Menveo was recalled due to observation of higher-than-specified levels of residual moisture within the lyophilized MenA component vial. This residual moisture content was not expected to impact product quality, but constitutes a deviation to registered specifications. All other aspects of this lot met the required quality standards. This recall is not just a financial burden for the manufacturer (Menveo is valued at more than $100 per dose), but also could contribute to the already controversial drug shortage crisis.
There are several reasons for high levels of residual moisture. However, the most common reason is improperly dried elastomeric components. Many people in the industry still believe that the lyo stoppers will dry during the lyophilization cycle. Data obtained using Karl Fischer titration for moisture indicates that there is little or no moisture loss after a typical lyo cycle.

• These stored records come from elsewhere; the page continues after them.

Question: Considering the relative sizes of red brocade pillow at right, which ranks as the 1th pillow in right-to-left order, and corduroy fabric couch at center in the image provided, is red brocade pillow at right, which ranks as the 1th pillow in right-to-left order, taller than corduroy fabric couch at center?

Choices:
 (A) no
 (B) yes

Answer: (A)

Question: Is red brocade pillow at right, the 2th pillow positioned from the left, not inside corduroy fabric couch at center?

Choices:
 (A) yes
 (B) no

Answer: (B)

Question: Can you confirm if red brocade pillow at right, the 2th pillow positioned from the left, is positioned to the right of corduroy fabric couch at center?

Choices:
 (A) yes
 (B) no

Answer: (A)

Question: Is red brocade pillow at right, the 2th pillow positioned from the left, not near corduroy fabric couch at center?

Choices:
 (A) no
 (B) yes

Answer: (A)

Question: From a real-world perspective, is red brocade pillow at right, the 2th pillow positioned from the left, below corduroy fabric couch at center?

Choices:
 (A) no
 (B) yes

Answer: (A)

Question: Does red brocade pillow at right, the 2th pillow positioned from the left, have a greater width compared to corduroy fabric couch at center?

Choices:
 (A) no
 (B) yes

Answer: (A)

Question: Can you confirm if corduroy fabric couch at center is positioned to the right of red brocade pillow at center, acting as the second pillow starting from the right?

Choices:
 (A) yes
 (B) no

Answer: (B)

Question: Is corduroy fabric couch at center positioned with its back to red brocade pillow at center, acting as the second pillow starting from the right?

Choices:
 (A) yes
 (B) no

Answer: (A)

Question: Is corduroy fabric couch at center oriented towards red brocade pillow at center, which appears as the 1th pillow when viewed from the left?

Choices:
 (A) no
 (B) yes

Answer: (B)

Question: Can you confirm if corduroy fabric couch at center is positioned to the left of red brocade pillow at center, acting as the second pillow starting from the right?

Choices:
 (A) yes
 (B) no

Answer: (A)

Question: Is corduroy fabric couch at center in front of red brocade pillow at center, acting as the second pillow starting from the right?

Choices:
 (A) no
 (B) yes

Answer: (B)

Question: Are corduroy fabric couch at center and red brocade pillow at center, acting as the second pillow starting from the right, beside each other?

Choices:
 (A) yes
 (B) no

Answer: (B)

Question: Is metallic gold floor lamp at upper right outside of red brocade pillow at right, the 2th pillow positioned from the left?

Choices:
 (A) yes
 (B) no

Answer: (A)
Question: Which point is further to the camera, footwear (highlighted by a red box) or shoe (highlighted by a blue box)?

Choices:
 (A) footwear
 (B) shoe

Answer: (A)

So what’s going on? Lyo stoppers are commonly manufactured using a butyl rubber base elastomer. Butyl rubber is extremely hydrophobic and as such is very difficult to hydrate. So how is the moisture getting into the stopper? Moisture levels in butyl closures are stable during the manufacturing process of blending, molding, trimming and washing. Even prolonged washes in hot water for injection do not cause moisture levels to rise in stoppers. It is only after a steam autoclave process that spikes are seen in the total moisture content in butyl stoppers. Why is this? Steam autoclaves introduce live steam at high temperatures under high pressure. This energy input is sufficient to drive moisture into the butyl stopper. It is only when this process is followed by a thorough and validated dry heat process that moisture levels return to pre-sterilization levels. This is typically validated using the previously mentioned Karl Fischer Moisture titration.
So how does one prevent this from happening? First, get advice from your closure vendor as to what the temperature and time limitations are for the closure of interest. Second, ensure that your processes do not exceed these recommendations. Finally, based on one’s understanding of the moisture sensitivity of the drug product, design the drying cycle to dry the stoppers to the appropriate degree. Not too much and not too little! There is nothing gained by over-drying rubber and the ramifications may be serious. Changes to the leachables and functional (i.e. coring and reseal) profile may change due to overexposure to heat. And, of course, time is money. Lyophilization processes are said to be one of the biggest bottlenecks in the pharmaceutical process.